Ontario
Jeunes sans-abri
Des pistes de solution
Mise à jour le jeudi 19 novembre 2009 à 22 h 42
Près de 70 % des jeunes itinérants viennent de familles d'accueil, et le tiers d'entre eux souffrent de problèmes mentaux, selon un nouveau rapport de l'organisme Chez toit.
Durant près de trois ans, Chez toit a suivi la vie de près de 700 jeunes sans-abri de Toronto, de Calgary et de Saint-Jean, à Terre-Neuve. Selon le rapport, beaucoup de ces jeunes ont été menés à l'itinérance à la suite de problèmes familiaux. Le quart des jeunes disent avoir subi des agressions sexuelles ou physiques durant de leur jeunesse.
S'en sortir
L'étude rend également compte des difficultés éprouvées par les jeunes pour se sortir de la situation: 62 % sont des décrocheurs, plus de 20 % ont un enfant ou sont enceintes et plus de la moitié ont des problèmes d'alcool et de drogue.
Chez toit recommande notamment d'investir dans la prévention.
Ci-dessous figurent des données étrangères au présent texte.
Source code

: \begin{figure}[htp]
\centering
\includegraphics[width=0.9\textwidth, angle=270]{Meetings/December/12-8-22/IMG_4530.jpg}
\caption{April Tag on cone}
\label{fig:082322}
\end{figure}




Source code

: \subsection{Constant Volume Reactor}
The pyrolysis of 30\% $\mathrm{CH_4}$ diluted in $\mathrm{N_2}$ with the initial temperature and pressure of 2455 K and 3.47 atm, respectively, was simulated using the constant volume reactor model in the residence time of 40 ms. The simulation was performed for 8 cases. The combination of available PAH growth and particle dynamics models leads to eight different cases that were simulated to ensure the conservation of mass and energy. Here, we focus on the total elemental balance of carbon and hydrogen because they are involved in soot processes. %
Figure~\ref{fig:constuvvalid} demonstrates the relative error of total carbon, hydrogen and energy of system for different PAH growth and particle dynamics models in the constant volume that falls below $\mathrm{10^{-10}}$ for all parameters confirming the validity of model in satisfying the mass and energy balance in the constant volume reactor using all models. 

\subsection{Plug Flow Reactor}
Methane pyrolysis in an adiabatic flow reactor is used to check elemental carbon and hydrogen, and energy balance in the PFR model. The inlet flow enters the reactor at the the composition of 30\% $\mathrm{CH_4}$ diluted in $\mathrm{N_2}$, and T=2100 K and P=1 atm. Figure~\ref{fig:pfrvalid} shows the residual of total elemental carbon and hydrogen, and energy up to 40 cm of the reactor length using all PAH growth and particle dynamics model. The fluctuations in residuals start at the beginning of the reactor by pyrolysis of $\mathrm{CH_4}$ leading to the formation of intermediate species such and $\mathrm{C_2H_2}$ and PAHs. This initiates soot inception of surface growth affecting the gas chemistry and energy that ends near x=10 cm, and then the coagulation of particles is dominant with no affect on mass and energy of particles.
L'organisme indique qu'il faut aller au-delà du financement des refuges en investissant dans des services spécifiquement destinés aux jeunes, mais aussi dans les traitements en santé mentale et en octroyant des bourses d'études pour les aider à s'en sortir.
La ministre ontarienne des Services à l'enfance, Laurel Broten, affirme que son gouvernement aide les jeunes, notamment en offrant une allocation familiale à ceux qui sont hébergés par des familles d'accueil. La ministre Broten refuse toutefois de dire si elle va combler le déficit de 67 millions de dollars, avec lequel les sociétés d'aide à l'enfance de sa province sont aux prises.